Don’t worry, I only cheering for the lesser of two evils as a Laker fan. This Laker season isn’t the end of the world for us Fans who have been around to watch 20 or more years of basketball, because we have seen the team look like this for a few years. There are very few franchises in the NBA that have the reputation to build teams like the Lakers do. And there 14 championships, and been to the finals what 29 or so times? Refresh my memory, how many times did the Spurs go and win championships? :whoknows: 

I’m not worried that the Laker Legacy is dead, as this franchise is probably one of the most competitive in Sports, and just because they suck this year, doesn’t mean anything. us laker fans all hoped deep down inside that they would at least make the playoffs, but this was always labeled a rebuilding year, and when you only have three players, and only one starter hear from the year previous, and not to mention people from four different teams thrown together with Rudy T. a coach who decided there is no reason to work on defense durning the training camp, you get these results. Lets not forget that our coach quit halfway through the year to become a laker scout, and Frank took over and implemented a completely new offense in the middle of the season and STILL didn’t go over defense but in a few practices according to Buss and Rambus. So the Lakers didn’t have much in there favor from the start of the season. 

So you can Pity us now, its fine. Since the Lakers are probably the most hated team in the NBA, pity is a step up for us. But it wont last long. Until then, im an honorary spurs fan because I don’t want Miami to win. But don’t worry about your rivialry. Sooner or later there will be a young up and coming Center that the Lakers will pickup, and we can beat the crap out of you guys in the semi’s a couple more times and make you feel better. :biggrin:


----------



## TheRoc5 (Mar 1, 2005)

whos got two titles and 3rd this yr.. whos win in it this yr lol jk


----------



## Darth Bryant (Feb 1, 2005)

TheRoc5 said:


> whos got two titles and 3rd this yr.. whos win in it this yr lol jk



I hope you get the title this year...  Definately not three in a row, but good enough.  

You get one this year, and you will only need 11 more to match us.


----------



## FreeMason Jr. (Jul 12, 2004)

The Laker fans hate Shaq so much that they'll even root for the Spurs...That's pathetic lol


----------



## Darth Bryant (Feb 1, 2005)

ezealen said:


> The Laker fans hate Shaq so much that they'll even root for the Spurs...That's pathetic lol



I don't speak for the majority of Lakers fan. I speak for myself, as the majority still favor Shaq. Such polls from ESPN, LA times, etc had Shaq voted over Kobe upwards to 70 percent.

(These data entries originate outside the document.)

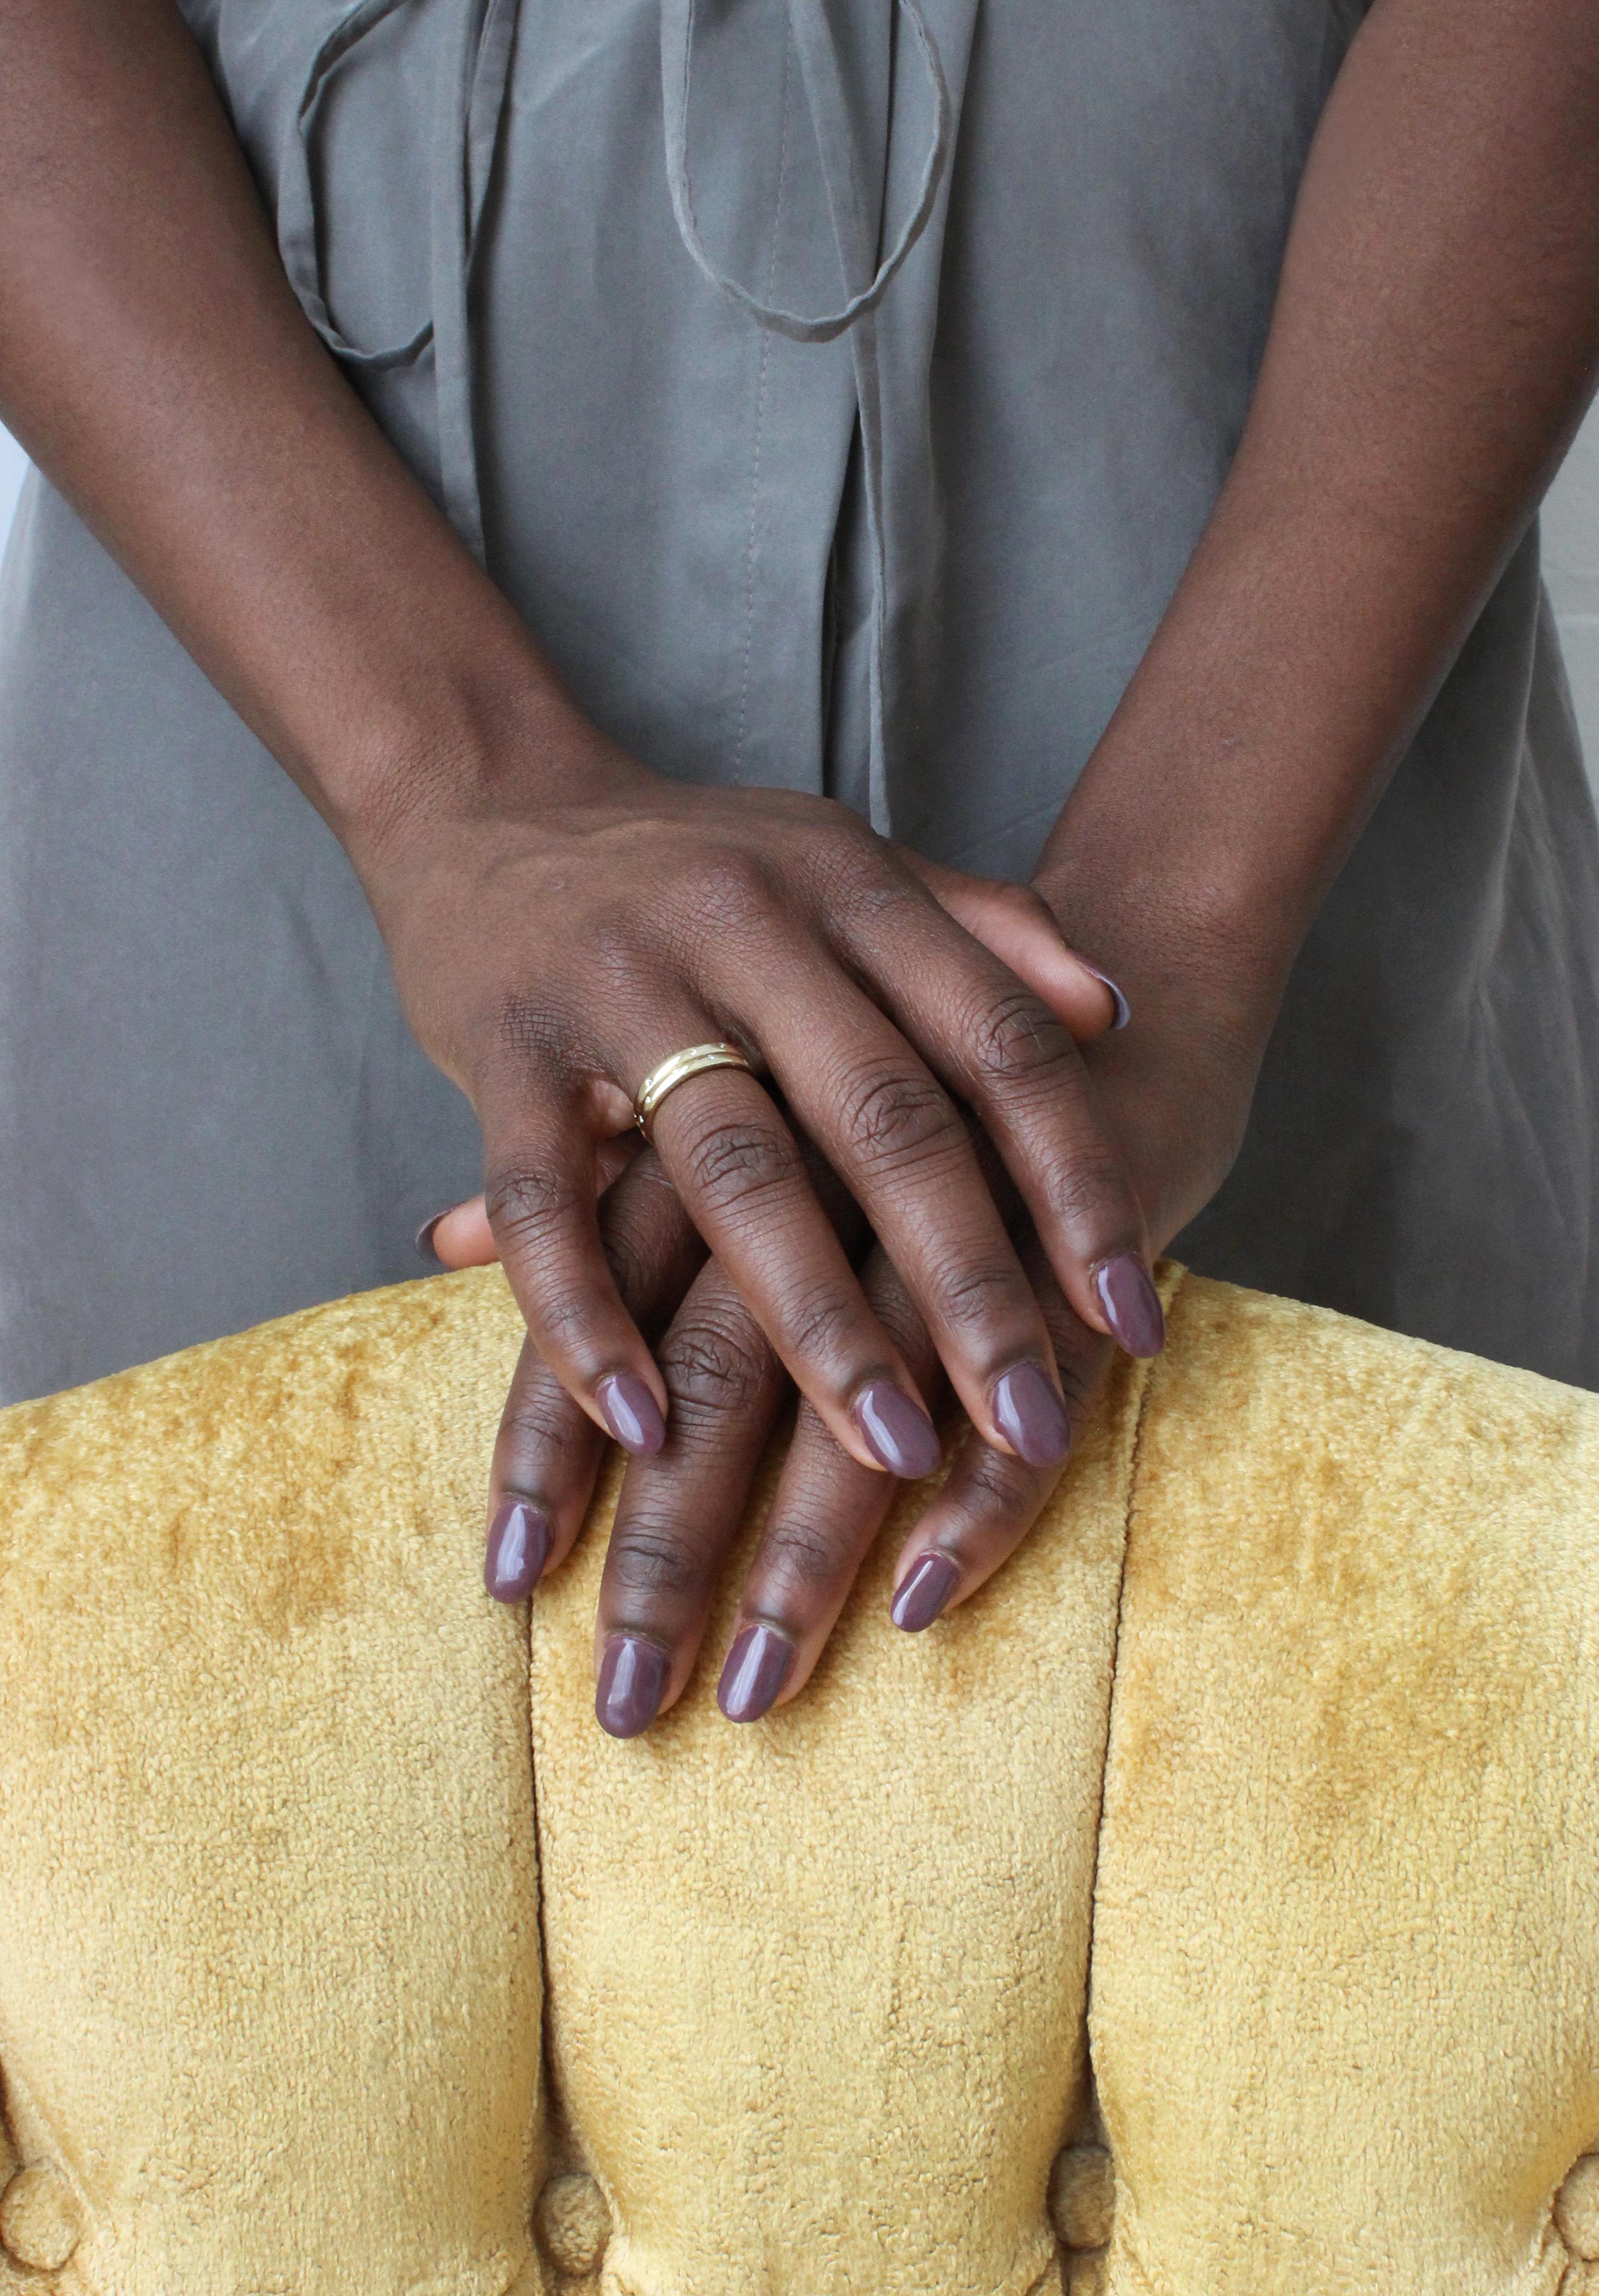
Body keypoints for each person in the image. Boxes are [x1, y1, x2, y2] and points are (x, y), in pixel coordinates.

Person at [2, 0, 1597, 1737]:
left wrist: (1175, 922)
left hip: (1287, 591)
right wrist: (441, 781)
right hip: (245, 523)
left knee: (1365, 1874)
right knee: (221, 1845)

I'm not among that 70 percent.

By the way, I know its hard for some fans to grasp, but just because a team isn't your favorite doesn't mean you dont like them. The spurs are not my second, or third, or even fourth favorite team. But I have always enjoyed watching the spurs, especally during the "Twin" towers days, with the admerial as the MVP.

That being said I've also always enjoyed watching the Lakers beat the Spurs. :raised_ey :cheers:


----------